In the rows below, swap every "Development" for "Engineering" and keep all other text the same. Reproduce only the text and omit the pictures.

Collected data:

┌──

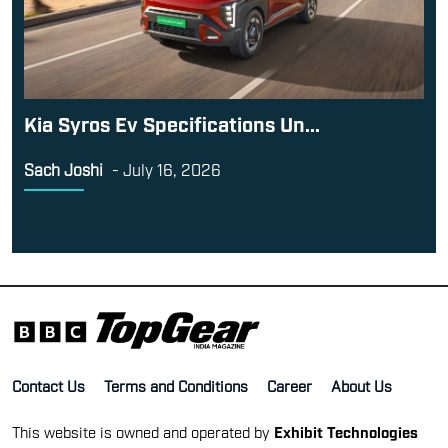
Kia Syros Ev Specifications Un...
Sach Joshi
-
July 16, 2026
Contact Us
Terms and Conditions
Career
About Us
This website is owned and operated by
Exhibit Technologies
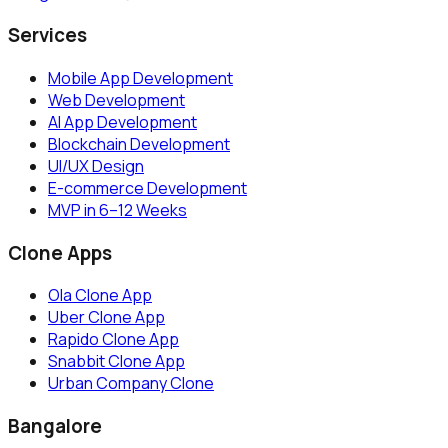
Services
Mobile App Development
Web Development
AI App Development
Blockchain Development
UI/UX Design
E-commerce Development
MVP in 6–12 Weeks
Clone Apps
Ola Clone App
Uber Clone App
Rapido Clone App
Snabbit Clone App
Urban Company Clone
Bangalore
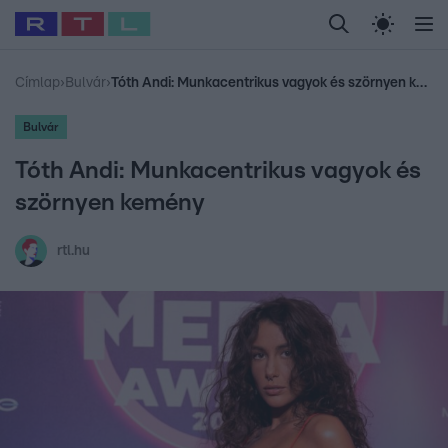
Legfrissebb
RTL Híradó
Fókusz
Sztárhírek
Randi
Celeb vagyok, me
#
Babits Marcella
#
Szellő István
#
Most Wanted
#
Gallusz Niko
Címlap
›
Bulvár
›
Tóth Andi: Munkacentrikus vagyok és szörnyen kemény
Bulvár
Tóth Andi: Munkacentrikus vagyok és
szörnyen kemény
rtl.hu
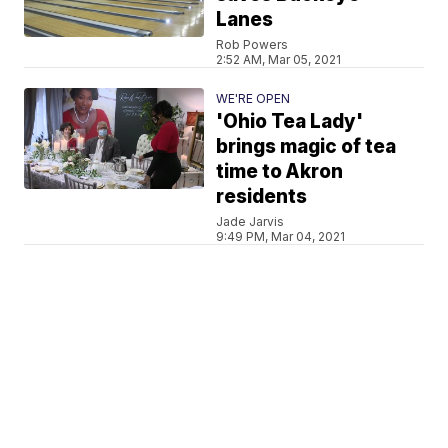
Lanes
Rob Powers
2:52 AM, Mar 05, 2021
WE'RE OPEN
'Ohio Tea Lady'
brings magic of tea
time to Akron
residents
Jade Jarvis
9:49 PM, Mar 04, 2021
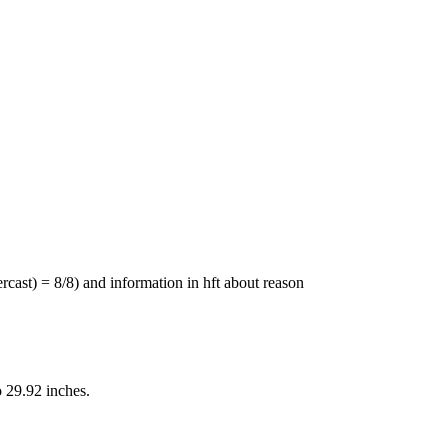
st) = 8/8) and information in hft about reason
 29.92 inches.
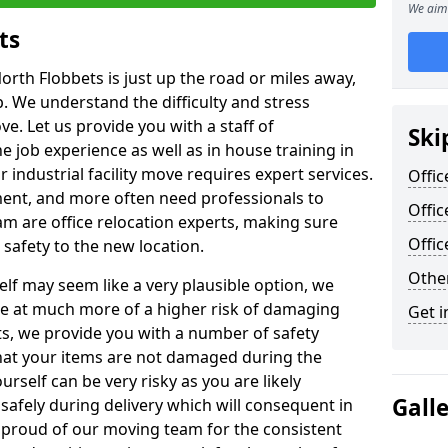
We aim 
ts
orth Flobbets is just up the road or miles away,
p. We understand the difficulty and stress
ve. Let us provide you with a staff of
Ski
 job experience as well as in house training in
industrial facility move requires expert services.
Offic
ment, and more often need professionals to
Offic
am are office relocation experts, making sure
Offi
safety to the new location.
Other
lf may seem like a very plausible option, we
re at much more of a higher risk of damaging
Get i
ts, we provide you with a number of safety
hat your items are not damaged during the
urself can be very risky as you are likely
Gall
safely during delivery which will consequent in
proud of our moving team for the consistent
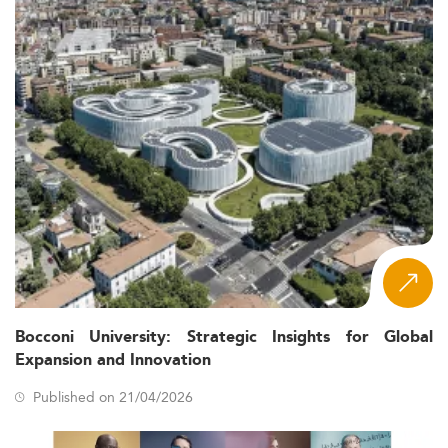
Bocconi University: Strategic Insights for Global
Expansion and Innovation
Published on 21/04/2026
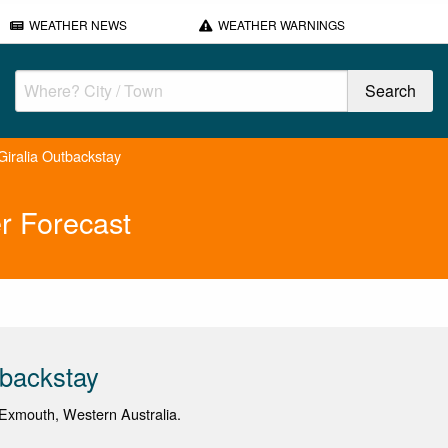
WEATHER NEWS
WEATHER WARNINGS
Giralia Outbackstay
r Forecast
tbackstay
Exmouth, Western Australia.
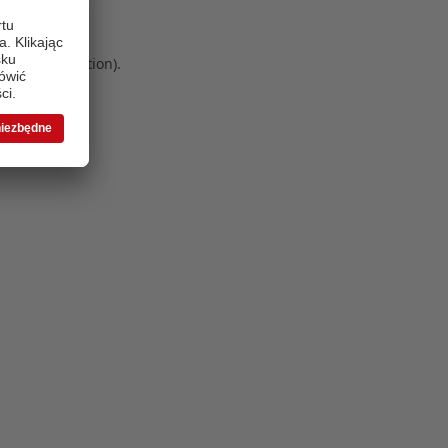
 more information)
.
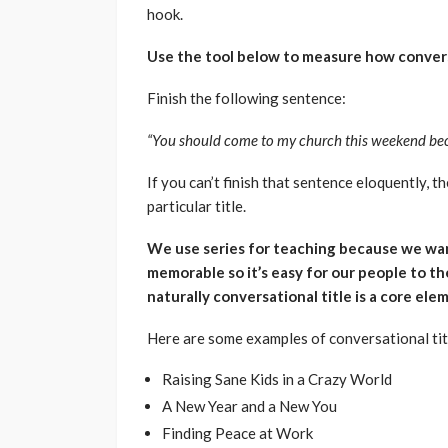
hook.
Use the tool below to measure how conversa
Finish the following sentence:
“You should come to my church this weekend becaus
If you can’t finish that sentence eloquently, 
particular title.
We use series for teaching because we wa
memorable so it’s easy for our people to the
naturally conversational title is a core el
Here are some examples of conversational tit
Raising Sane Kids in a Crazy World
A New Year and a New You
Finding Peace at Work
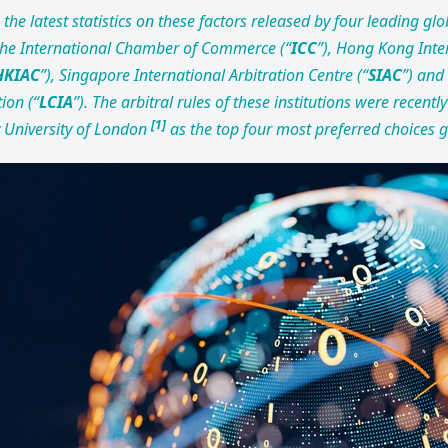
the latest statistics on these factors released by four leading glo
 the International Chamber of Commerce (“
ICC
”), Hong Kong Inte
HKIAC
”), Singapore International Arbitration Centre (“
SIAC
”) and
ion (“
LCIA
”). The arbitral rules of these institutions were recently
[
1]
 University of London
as the top four most preferred choices g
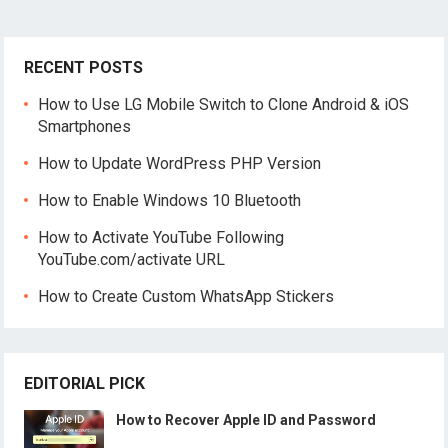
RECENT POSTS
How to Use LG Mobile Switch to Clone Android & iOS
Smartphones
How to Update WordPress PHP Version
How to Enable Windows 10 Bluetooth
How to Activate YouTube Following
YouTube.com/activate URL
How to Create Custom WhatsApp Stickers
EDITORIAL PICK
How to Recover Apple ID and Password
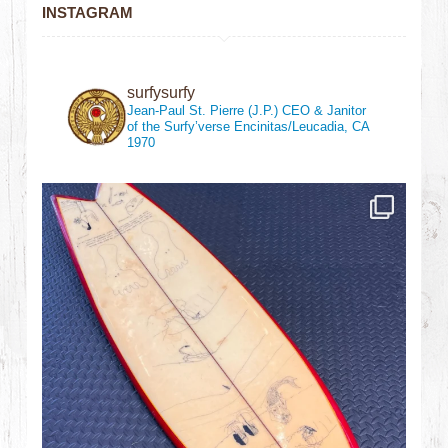
INSTAGRAM
surfysurfy
Jean-Paul St. Pierre (J.P.)
CEO & Janitor
of the Surfy’verse
Encinitas/Leucadia, CA
1970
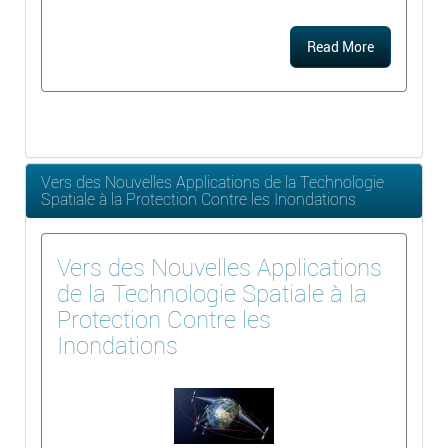
Read More
Vers des Nouvelles Applications de la Technologie
Spatiale à la Protection Contre les Inondations
Vers des Nouvelles Applications
de la Technologie Spatiale à la
Protection Contre les
Inondations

└──

TASK RESULT:
Kia Syros Ev Specifications Un...
Sach Joshi
-
July 16, 2026
Contact Us
Terms and Conditions
Career
About Us
This website is owned and operated by
Exhibit Technologies
Services
Mobile App Engineering
Web Engineering
AI App Engineering
Blockchain Engineering
UI/UX Design
E-commerce Engineering
MVP in 6–12 Weeks
Clone Apps
Ola Clone App
Uber Clone App
Rapido Clone App
Snabbit Clone App
Urban Company Clone
Bangalore
Legfrissebb
RTL Híradó
Fókusz
Sztárhírek
Randi
Celeb vagyok, me
#
Babits Marcella
#
Szellő István
#
Most Wanted
#
Gallusz Niko
Címlap
›
Bulvár
›
Tóth Andi: Munkacentrikus vagyok és szörnyen kemény
Bulvár
Tóth Andi: Munkacentrikus vagyok és
szörnyen kemény
rtl.hu
Lanes
Rob Powers
2:52 AM, Mar 05, 2021
WE'RE OPEN
'Ohio Tea Lady'
brings magic of tea
time to Akron
residents
Jade Jarvis
9:49 PM, Mar 04, 2021
st) = 8/8) and information in hft about reason
 29.92 inches.
We aim 
ts
orth Flobbets is just up the road or miles away,
p. We understand the difficulty and stress
ve. Let us provide you with a staff of
Ski
 job experience as well as in house training in
industrial facility move requires expert services.
Offic
ment, and more often need professionals to
Offic
am are office relocation experts, making sure
Offi
safety to the new location.
Other
lf may seem like a very plausible option, we
re at much more of a higher risk of damaging
Get i
ts, we provide you with a number of safety
hat your items are not damaged during the
urself can be very risky as you are likely
Gall
safely during delivery which will consequent in
proud of our moving team for the consistent
Bocconi University: Strategic Insights for Global
Expansion and Innovation
Published on 21/04/2026
WEATHER NEWS
WEATHER WARNINGS
Giralia Outbackstay
r Forecast
tbackstay
Exmouth, Western Australia.
 more information)
.
hook.
Use the tool below to measure how conversa
Finish the following sentence:
“You should come to my church this weekend becaus
If you can’t finish that sentence eloquently, 
particular title.
We use series for teaching because we wa
memorable so it’s easy for our people to the
naturally conversational title is a core el
Here are some examples of conversational tit
Raising Sane Kids in a Crazy World
A New Year and a New You
Finding Peace at Work
the latest statistics on these factors released by four leading glo
 the International Chamber of Commerce (“
ICC
”), Hong Kong Inte
HKIAC
”), Singapore International Arbitration Centre (“
SIAC
”) and
ion (“
LCIA
”). The arbitral rules of these institutions were recently
[
1]
 University of London
as the top four most preferred choices g
RECENT POSTS
How to Use LG Mobile Switch to Clone Android & iOS
Smartphones
How to Update WordPress PHP Version
How to Enable Windows 10 Bluetooth
How to Activate YouTube Following
YouTube.com/activate URL
How to Create Custom WhatsApp Stickers
EDITORIAL PICK
How to Recover Apple ID and Password
INSTAGRAM
surfysurfy
Jean-Paul St. Pierre (J.P.)
CEO & Janitor
of the Surfy’verse
Encinitas/Leucadia, CA
1970
Read More
Vers des Nouvelles Applications de la Technologie
Spatiale à la Protection Contre les Inondations
Vers des Nouvelles Applications
de la Technologie Spatiale à la
Protection Contre les
Inondations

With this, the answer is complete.